5. Invoice or Sample Work Documentation
Some platforms ask for sample invoices or descriptions of typical client work to understand the business flow. This helps them classify the account under the correct purpose codes for inward remittance.
Additional Documents Sometimes Requested
If a platform needs deeper verification, it may request:
- Service agreements or contracts with clients
- LinkedIn or portfolio links to prove experience
- Screenshots of conversations or proof of delivery
- Business model explanation
These are usually triggered when the onboarding team needs to confirm the legitimacy of cross border activity.
Standard KYC Steps During Onboarding
International onboarding usually follows a structured sequence:
- Step 1: Identity Verification: The platform matches your PAN and identity documents with government databases. Any mismatch results in review or rejection.
- Step 2: Business Verification: The platform checks your website, business model, services offered and risk profile. Categories such as trading, crypto, adult content or multi level structures face extra scrutiny.
- Step 3: Bank Account Verification: A micro deposit or document review ensures the payout account belongs to the same legal identity.
- Step 4: Risk Underwriting: Platforms analyse your expected transaction size, client geography and service type. High value invoices on day one usually trigger additional reviews.
- Step 5: International Feature Activation: Only after all checks are complete does the provider enable international card acceptance, foreign currency acceptance or virtual account access. Many platforms activate domestic payments first and international acceptance later.
Why These Steps Matter for Indian Exporters and Freelancers
India has specific rules for foreign inward remittances. Payment providers must classify each transaction under a correct purpose code and ensure that export rules are followed. Incorrect onboarding can lead to:
- Delayed payouts
- Rejected transactions
- Missing inward remittance documentation
- Unexpected holds on high value payments
Clean and accurate onboarding prevents these issues.
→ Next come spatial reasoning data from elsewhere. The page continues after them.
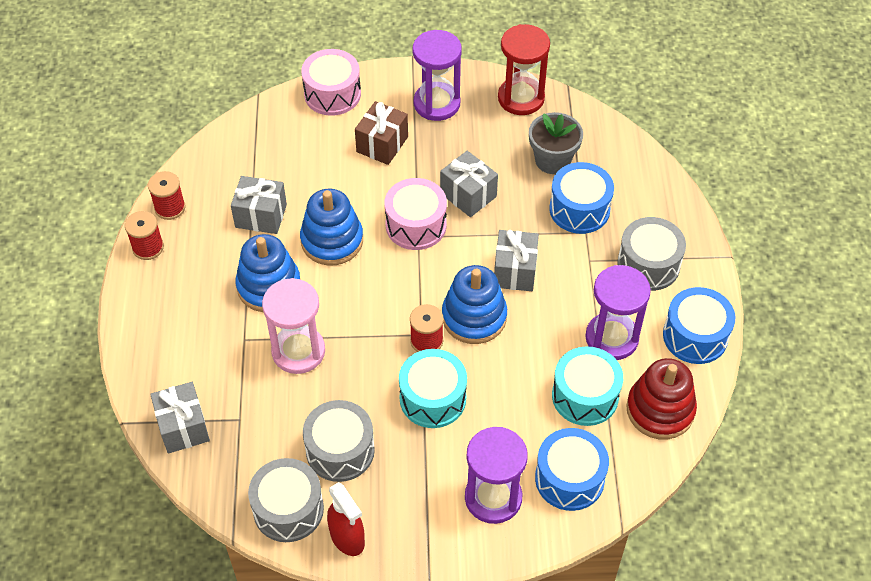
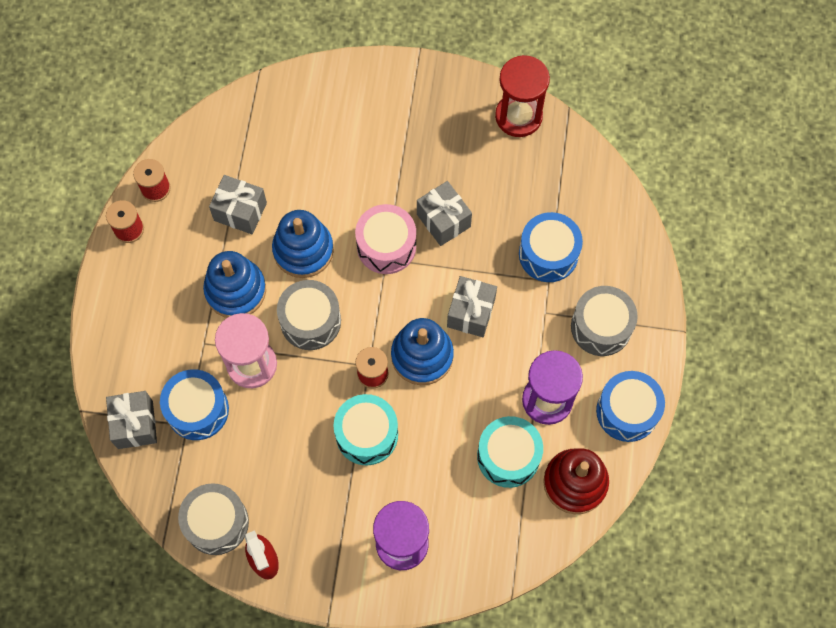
camera: 10 degrees right, 15 degrees up
(332, 94) = (332, 82): pink drum -> none
(340, 450) = (272, 473): grey drum -> grey drum (310, 321)
(382, 144) = (371, 149): brown gift -> none
(437, 103) = (433, 109): purple hourglass -> none
(552, 160) = (534, 194): grey flower pot -> none
(569, 478) = (475, 537): blue drum -> blue drum (197, 410)

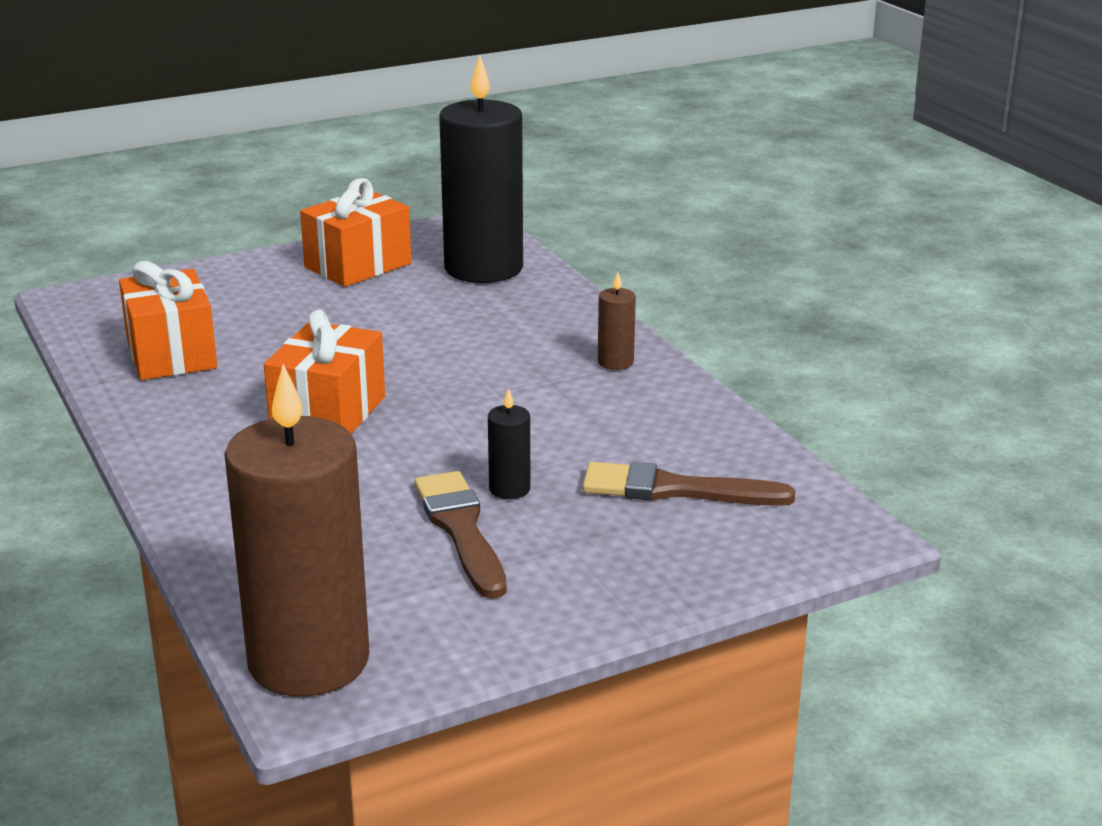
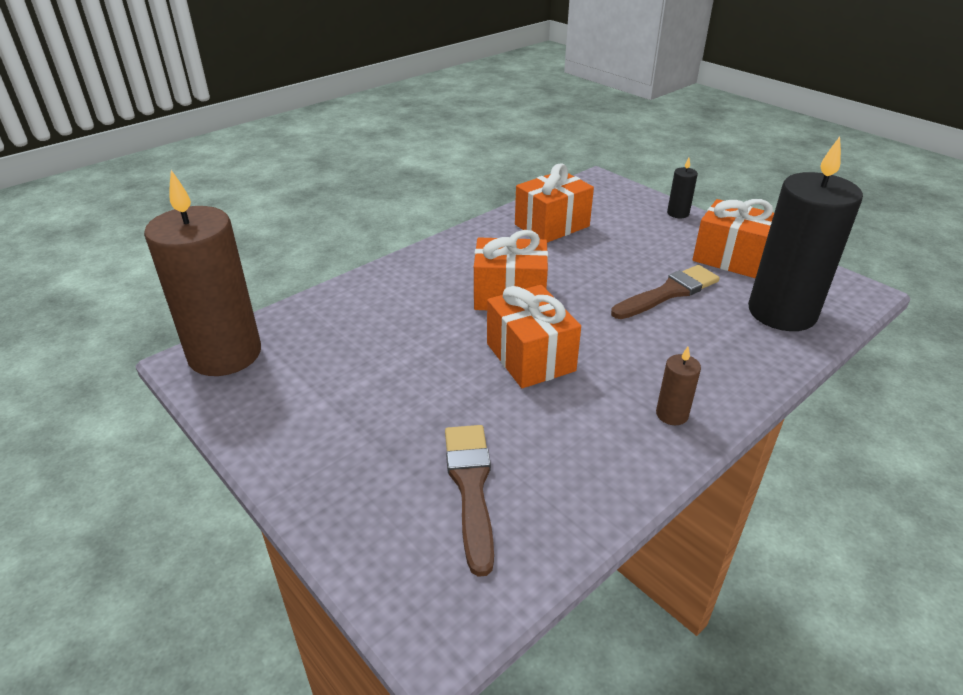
camera: 75 degrees right, 10 degrees up
(461, 529) = (380, 382): brown brush -> brown brush (668, 292)
(472, 421) = (530, 357): none -> orange gift
(509, 489) = (441, 394): black candle -> black candle (678, 213)

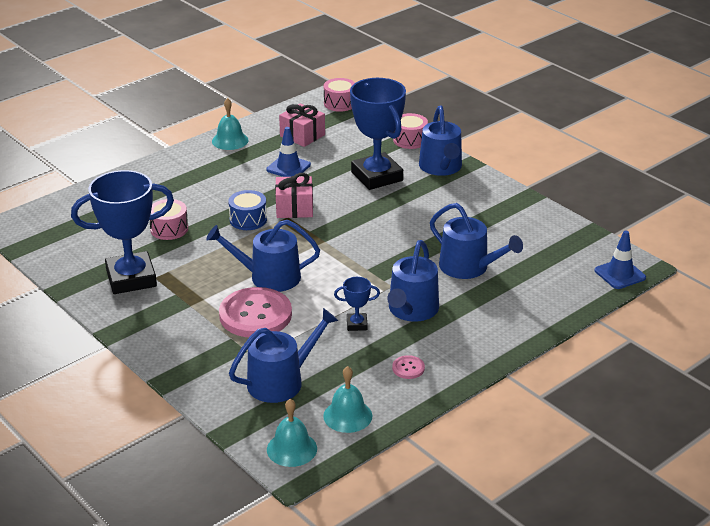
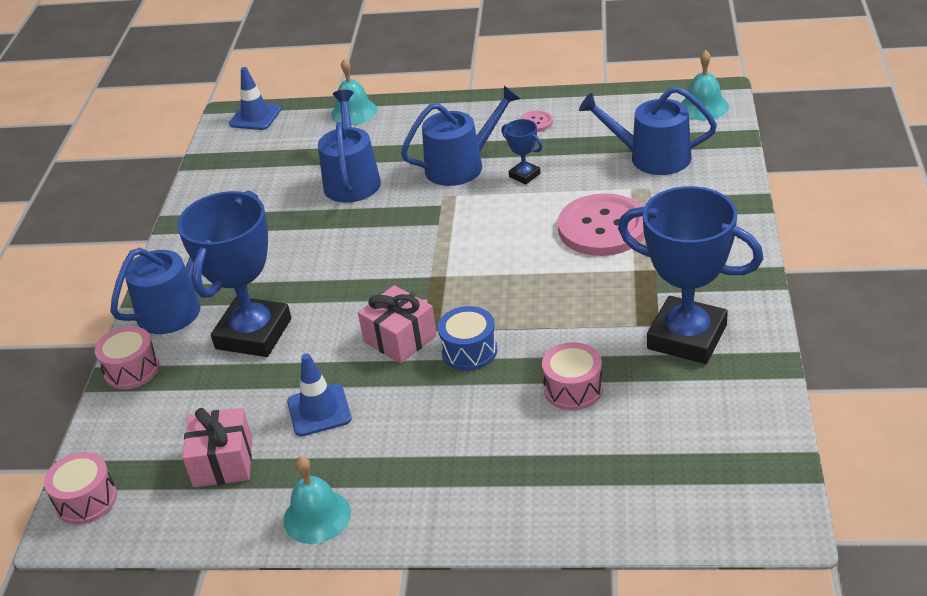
camera: 130 degrees left, 5 degrees up
(268, 277) = (540, 262): blue watering can -> none
(347, 416) = (631, 110): turquoise bell -> turquoise bell (354, 112)

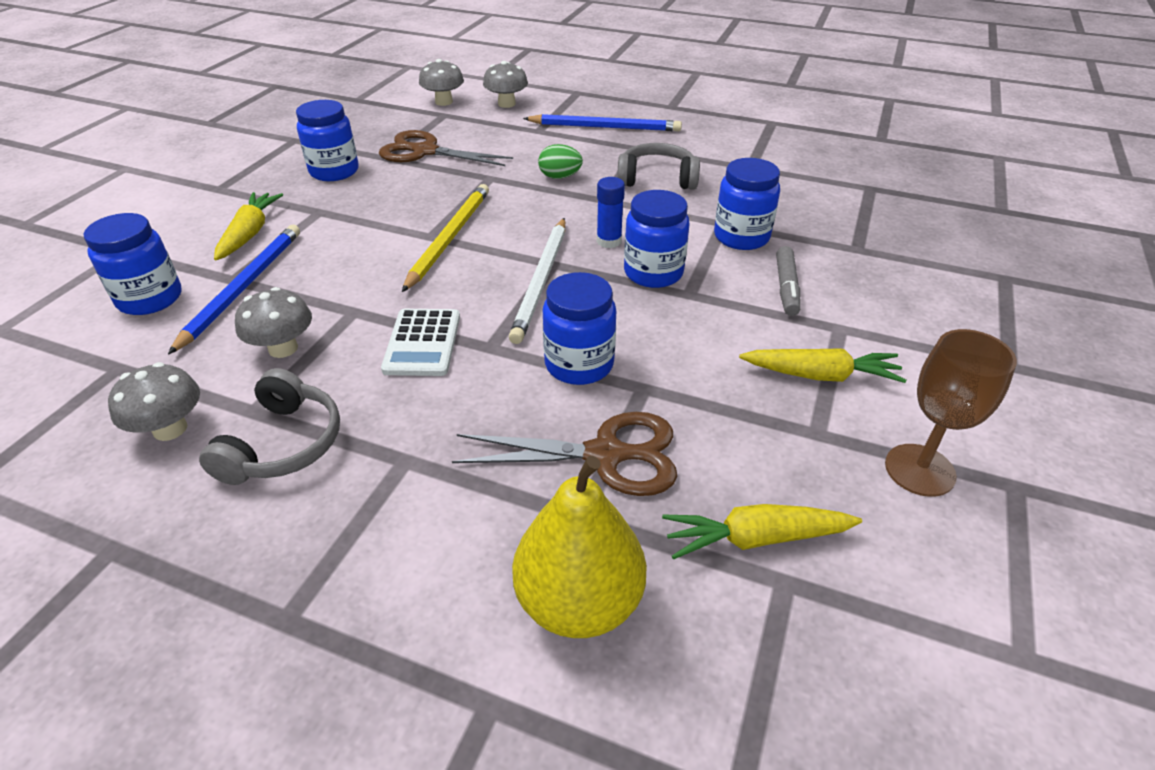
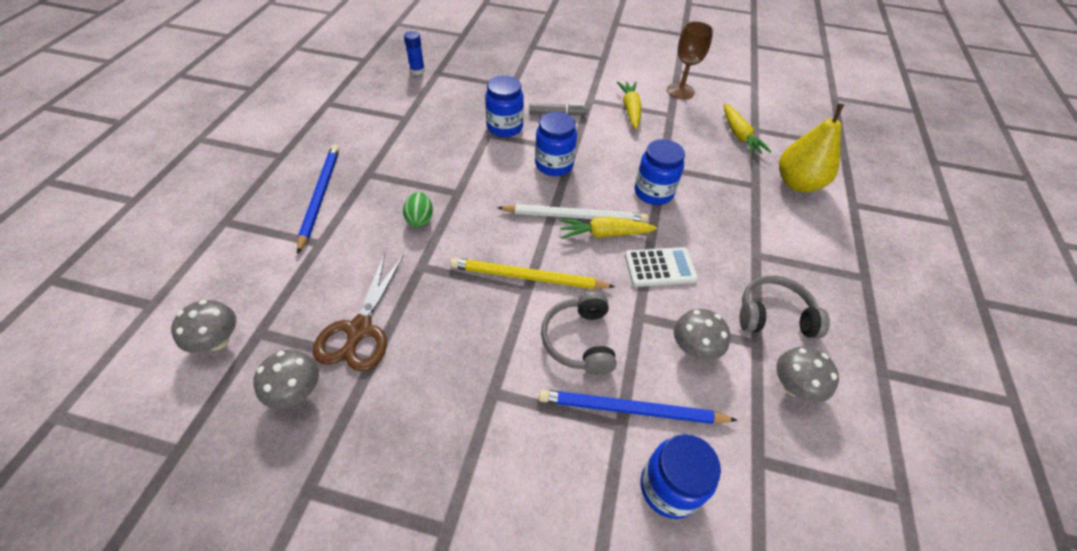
camera: 100 degrees left, 10 degrees up
(250, 233) = (543, 444): yellow carrot -> yellow carrot (604, 234)
(334, 171) = (404, 407): blue jar -> none
(506, 104) = (242, 277): grey mushroom -> grey mushroom (297, 391)
(605, 455) = (715, 179): brown scissors -> none
(609, 241) = (519, 186): blue glue stick -> blue glue stick (417, 71)
(657, 179) = (424, 164): grey headphones -> grey headphones (579, 340)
How India Focused Platforms Simplify Onboarding
Global payment gateways follow a universal onboarding model. This works well for general use but is not optimised for the Indian regulatory environment. Indian exporters often encounter repeated document requests or unexplained payout holds on international transactions.
Platforms designed specifically for India simplify this process by aligning onboarding with FEMA requirements and inward remittance rules from the start. They request only the documents relevant for export verification and map purpose codes automatically.
Where BRISKPE Fits Into This Process
BRISKPE follows the same fundamental regulatory rules as any international payment provider, but the onboarding is structured around the needs of Indian freelancers and exporters. The platform verifies identity, business details and bank information, and collects the documents needed for inward remittance compliance. Because it manages purpose codes and documentation centrally, the number of back and forth verification requests is reduced.
Once onboarding is completed, users can receive foreign currency through virtual accounts with predictable settlements into their Indian banks. For businesses that rely heavily on international clients, this reduces the onboarding friction that often appears with global gateways.
Final Thoughts
International merchant onboarding in India is detailed because it must satisfy global risk controls and Indian regulatory frameworks. Identity documents, business registration, website clarity and bank verification all play an important role. A strong onboarding foundation prevents payout delays and ensures clean inward remittance records.
While PayPal, Stripe and other global gateways follow universal verification flows, platforms designed specifically for Indian exporters streamline the process by focusing on the documentation and compliance that matter most in India. A clear understanding of these steps helps any business prepare correctly and start receiving global payments without friction.